# Work to complete
A: List every person in the arranger's note whose birth and death years are given, with those years.
B: Pick up the arranger's note on the sources of the new hybrid version and continue it from where it stops.

As a result, I have compared and drawn together the many different versions, freely adapting from the chant versions in the Liber usualis (1932 and 1961) and Mass and Vespers (1957), and also from the organ harmonisations of chant in Nova organi harmonia, the De La Salle Hymnal for Catholic Schools and Choirs (1913), the Thomas Helmore’s harmonisation of the Hymnal Noted (1852), editions by Martin Shaw (1875–1958) and the choral motet by François-Clément Théodore Dubois (1837–1924).
I trust that Sir David Willcocks (1919–2015), under whose baton I had the honour of working in Worcester, would be content.
The new, hybrid version plays on expectations and – in the best tradition of last-verse descants – confounds musical etiquette in a whimsical way.
The result is similar to the sensation of meeting up with relations at Christmas festivities – some one knows well, and some one has not seen for a long time.

# Data lines
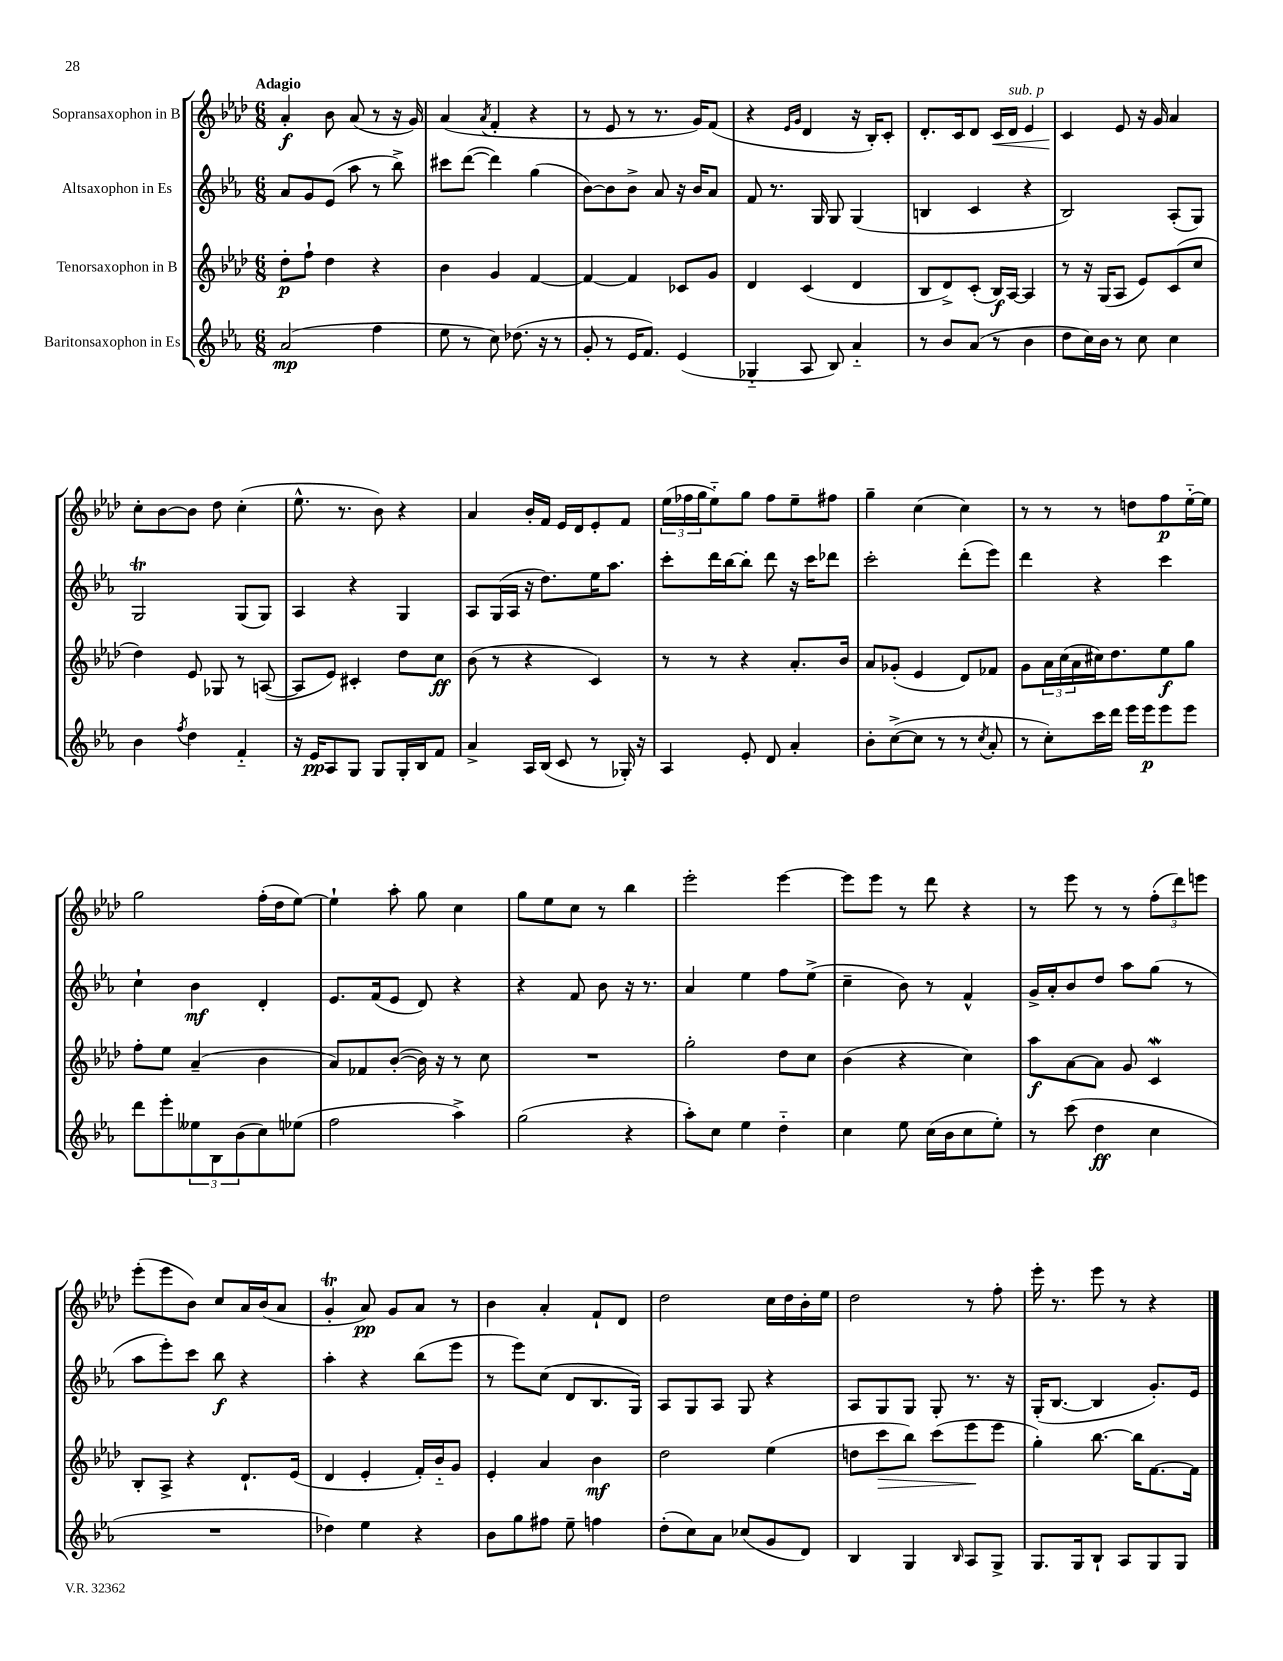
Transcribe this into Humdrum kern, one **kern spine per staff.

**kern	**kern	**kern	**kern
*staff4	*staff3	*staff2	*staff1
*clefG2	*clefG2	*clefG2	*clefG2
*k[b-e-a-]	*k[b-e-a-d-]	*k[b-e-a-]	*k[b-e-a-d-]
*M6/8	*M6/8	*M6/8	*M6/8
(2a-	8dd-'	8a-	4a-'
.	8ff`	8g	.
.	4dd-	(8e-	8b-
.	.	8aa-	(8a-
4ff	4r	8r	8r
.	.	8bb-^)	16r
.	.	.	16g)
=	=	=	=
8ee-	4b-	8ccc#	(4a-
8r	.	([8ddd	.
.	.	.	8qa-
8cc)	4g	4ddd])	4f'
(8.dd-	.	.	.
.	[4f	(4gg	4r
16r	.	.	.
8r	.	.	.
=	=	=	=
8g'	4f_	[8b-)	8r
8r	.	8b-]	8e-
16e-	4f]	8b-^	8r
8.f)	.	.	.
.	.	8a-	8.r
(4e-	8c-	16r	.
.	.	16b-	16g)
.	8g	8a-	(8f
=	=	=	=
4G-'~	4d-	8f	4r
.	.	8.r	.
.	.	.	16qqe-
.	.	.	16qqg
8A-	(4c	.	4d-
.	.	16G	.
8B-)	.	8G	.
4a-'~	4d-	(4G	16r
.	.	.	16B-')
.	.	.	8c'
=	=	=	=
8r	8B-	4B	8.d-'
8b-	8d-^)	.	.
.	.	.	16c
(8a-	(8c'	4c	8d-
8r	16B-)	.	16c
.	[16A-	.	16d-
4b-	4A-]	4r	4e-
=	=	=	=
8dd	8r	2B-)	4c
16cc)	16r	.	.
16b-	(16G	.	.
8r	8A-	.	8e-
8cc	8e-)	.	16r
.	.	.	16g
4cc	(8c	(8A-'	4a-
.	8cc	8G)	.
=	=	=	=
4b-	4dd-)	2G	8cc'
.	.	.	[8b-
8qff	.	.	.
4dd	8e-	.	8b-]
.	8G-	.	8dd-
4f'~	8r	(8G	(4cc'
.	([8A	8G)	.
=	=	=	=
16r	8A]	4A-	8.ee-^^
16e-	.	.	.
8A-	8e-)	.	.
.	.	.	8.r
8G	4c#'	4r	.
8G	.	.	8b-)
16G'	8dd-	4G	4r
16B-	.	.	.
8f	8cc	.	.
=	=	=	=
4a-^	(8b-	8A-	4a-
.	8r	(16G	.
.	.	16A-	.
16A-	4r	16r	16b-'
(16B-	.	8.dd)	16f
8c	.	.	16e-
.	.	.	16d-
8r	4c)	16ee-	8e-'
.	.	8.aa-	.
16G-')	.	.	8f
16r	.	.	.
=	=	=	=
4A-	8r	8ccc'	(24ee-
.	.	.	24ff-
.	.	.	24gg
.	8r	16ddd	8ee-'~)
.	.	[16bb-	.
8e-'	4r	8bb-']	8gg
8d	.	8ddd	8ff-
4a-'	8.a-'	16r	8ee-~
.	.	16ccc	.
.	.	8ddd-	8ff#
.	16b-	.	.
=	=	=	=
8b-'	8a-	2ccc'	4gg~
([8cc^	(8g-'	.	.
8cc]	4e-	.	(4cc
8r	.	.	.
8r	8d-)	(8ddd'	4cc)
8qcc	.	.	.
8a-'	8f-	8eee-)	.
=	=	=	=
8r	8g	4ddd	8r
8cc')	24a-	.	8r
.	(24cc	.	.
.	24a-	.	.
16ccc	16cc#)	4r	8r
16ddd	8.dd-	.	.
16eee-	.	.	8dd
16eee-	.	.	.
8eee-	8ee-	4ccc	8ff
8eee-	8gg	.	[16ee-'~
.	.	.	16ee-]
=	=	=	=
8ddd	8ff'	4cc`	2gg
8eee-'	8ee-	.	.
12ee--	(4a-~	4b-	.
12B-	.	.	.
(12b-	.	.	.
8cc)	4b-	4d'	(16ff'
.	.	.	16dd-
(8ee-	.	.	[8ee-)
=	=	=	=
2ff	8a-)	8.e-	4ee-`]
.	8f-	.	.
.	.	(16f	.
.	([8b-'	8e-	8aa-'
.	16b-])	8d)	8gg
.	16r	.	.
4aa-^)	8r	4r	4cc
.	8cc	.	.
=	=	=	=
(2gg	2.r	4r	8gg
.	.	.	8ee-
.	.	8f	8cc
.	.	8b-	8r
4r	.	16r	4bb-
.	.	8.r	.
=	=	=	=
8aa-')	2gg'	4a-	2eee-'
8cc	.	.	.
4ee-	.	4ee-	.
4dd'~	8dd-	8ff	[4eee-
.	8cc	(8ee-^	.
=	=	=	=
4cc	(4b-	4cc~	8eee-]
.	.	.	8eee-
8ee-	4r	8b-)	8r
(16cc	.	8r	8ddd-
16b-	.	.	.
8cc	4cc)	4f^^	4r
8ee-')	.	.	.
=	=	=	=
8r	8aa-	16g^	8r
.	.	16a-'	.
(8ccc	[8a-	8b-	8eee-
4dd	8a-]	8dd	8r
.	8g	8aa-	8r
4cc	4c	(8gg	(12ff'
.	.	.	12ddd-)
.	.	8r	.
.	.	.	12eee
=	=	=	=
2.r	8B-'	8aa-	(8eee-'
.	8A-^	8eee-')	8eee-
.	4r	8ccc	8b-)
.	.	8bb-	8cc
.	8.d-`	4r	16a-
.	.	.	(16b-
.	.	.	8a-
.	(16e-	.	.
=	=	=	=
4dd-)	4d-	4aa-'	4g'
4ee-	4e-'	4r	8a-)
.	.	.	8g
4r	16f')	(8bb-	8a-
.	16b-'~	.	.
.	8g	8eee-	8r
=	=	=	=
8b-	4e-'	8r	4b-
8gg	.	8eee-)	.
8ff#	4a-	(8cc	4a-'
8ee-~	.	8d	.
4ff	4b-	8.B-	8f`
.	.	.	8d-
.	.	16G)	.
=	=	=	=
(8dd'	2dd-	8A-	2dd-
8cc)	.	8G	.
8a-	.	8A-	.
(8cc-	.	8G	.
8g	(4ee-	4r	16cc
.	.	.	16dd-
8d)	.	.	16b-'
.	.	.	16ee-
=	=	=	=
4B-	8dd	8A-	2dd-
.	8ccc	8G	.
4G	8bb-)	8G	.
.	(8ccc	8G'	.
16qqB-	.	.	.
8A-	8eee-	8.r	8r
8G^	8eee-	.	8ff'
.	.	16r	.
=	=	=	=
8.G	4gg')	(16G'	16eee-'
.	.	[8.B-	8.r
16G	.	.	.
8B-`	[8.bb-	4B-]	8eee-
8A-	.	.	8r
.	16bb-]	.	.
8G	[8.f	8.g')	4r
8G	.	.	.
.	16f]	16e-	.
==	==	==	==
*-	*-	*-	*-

# Expected responses
A: Martin Shaw (1875–1958); François-Clément Théodore Dubois (1837–1924); Sir David Willcocks (1919–2015).

B:
Please note: I must be getting old, because I have lost the will to fight against the infamous passing note before the refrain, which in any case I find in several honourable sources.
My arrangement is dedicated to my God-daughter, Miss Barbara Shaw, daughter of the Latin Mass Society’s Chairman, Joseph Shaw, on the occasion of her First Holy Communion in Oxford. Although owing to my professional commitments I am unable to be present on this auspicious occasion, I hope this offering will display my being united to her in prayer.
You can see the music here.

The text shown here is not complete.